At the heart of the Khajuraho experience is the allurement of the temples which depict erotica in various forms. But before we get to that, one must be reminded that this entire complex was lost over time in the clutches of a thick jungle. This group of Hindu and Jain temples, scattered over a sprawl of over 20 sq km, was discovered for the public at large only by chance in dense forests in Chhatarpur district, Madhya Pradesh. The discovery was made in 1838 when British engineer Captain T.S. Burt was led by Hindu locals to the area after which he filed a report in the Asiatic Society Journal of Bengal. As observed by the notable Raj-era archaeological surveyor Alexander Cunningham, these temples were secretly in use by yogis and attracted local devotees during Shivaratri celebrated annually in February/March.

Of the original 85 shrines, only 25 now remain. Dedicated to Shiva, Vishnu, and the Jain Tirthankaras the temples, built in Nagara-style in red sandstone, are now a UNESCO-acclaimed World Heritage Site for their outstanding architecture, diversity of temple forms, and as a testimony to the Chandela civilization.

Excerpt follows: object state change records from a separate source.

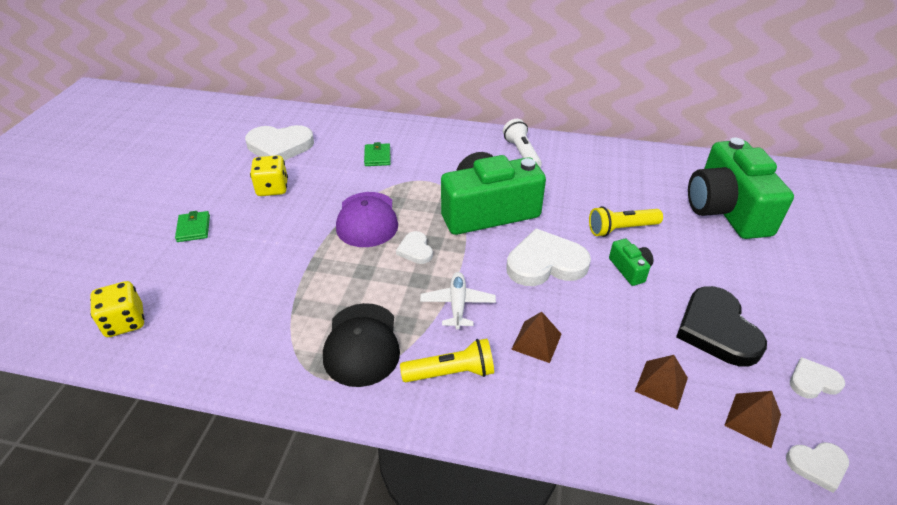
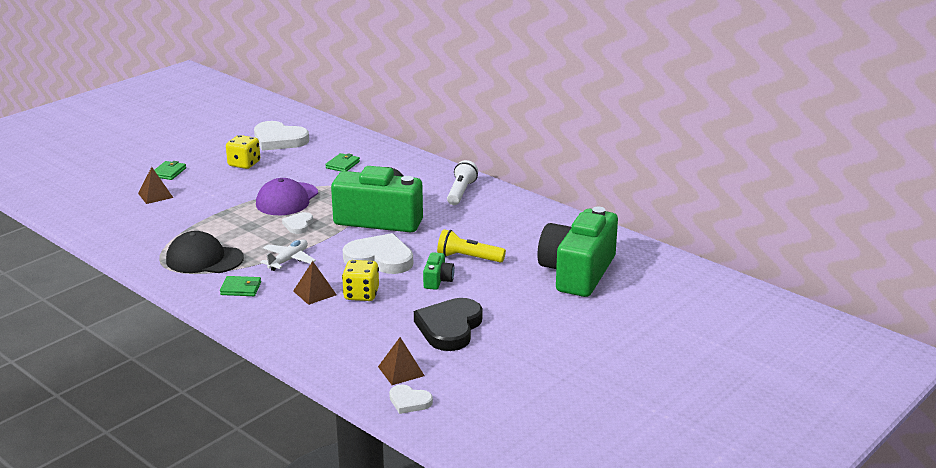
camera: 30 degrees right, 15 degrees down
yellow dice [90,281,145,337] -> yellow dice moved to [342,260,379,301]
black cap [323,303,400,387] -> black cap turned 75 degrees clockwise [166,231,244,273]
yellow flashlight [400,339,494,382] -> green wallet [220,276,261,296]
brown pyramid [635,355,688,410] -> brown pyramid moved to [138,167,173,204]
white heart [790,357,845,399] -> none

Chandela rule was brought to an end by the 13th century with the invasion of the army of the Delhi Sultanate headed by Muslim Sultan Qutb-ud-din Aibak. With Muslim rule extended in the region between the 13th and 18th centuries a few of the temples were desecrated and eventually fell into neglect. Luckily their remoteness protected them from the avarice and religious zeal of the Muslim warriors.

The Love Temples

The two major spots to appease your curiosity are the Western Group and the Eastern group of temples.

The early Lakshmana temple offers vignettes of soldiers on campaign, partying with apsaras on coming home, and ladies in varying states of getting ready for a bath, drying their hair, checking out the mirror, acting coy, making love. The Kandariaya-Mahadev, the largest and tallest temple is dedicated to Lord Shiva. Built in the reign of King Vidyadhara its inner and exterior surfaces are covered with over 800 sculptures of gods, goddesses, musicians, and erotic visuals. About 90 percent of the artwork at the temple depicts scenes from daily life and symbolic values in ancient Indian culture. In the inner sanctum is enshrined a massive marble Linga. Visitors tend to linger longer near its northern and southern facades for their erotic friezes. The temple reflects some of the most sublime depictions of architecture and sculpture that the Chandela’s came to be known for. The nearby Devi Jagdambi Temple is also know for its erotic sculptures.

The largest surviving Vaishnava group includes the Chaturbhuja and Ramachandra temples.

Today the annual Shivratri festival draws thousands of devotees to Khajuraho’s only living temple, the Matangeshwar Mandir. The temples are open from dawn to dusk. The nightly Sound and Light Show with the backdrop of the temples is done beautifully.

A big draw annually is the Khajuraho Dance Festival is held in March and staged in front of the Chitragupta Temple and Vishwanath Temple at the temple complex.

The fabulous banquet of artistic splendor can be quite overwhelming at first sight. You need more than a day to get the most out of a visit here. Pick up a booklet to follow what’s what at the Western Group gateway. What’s even better is to engage the services of a smart guide. Don’t be surprised to find you’ll need plenty of repeat visits to enjoy the full gamut of the showcase of this fabulous living museum of art and architecture.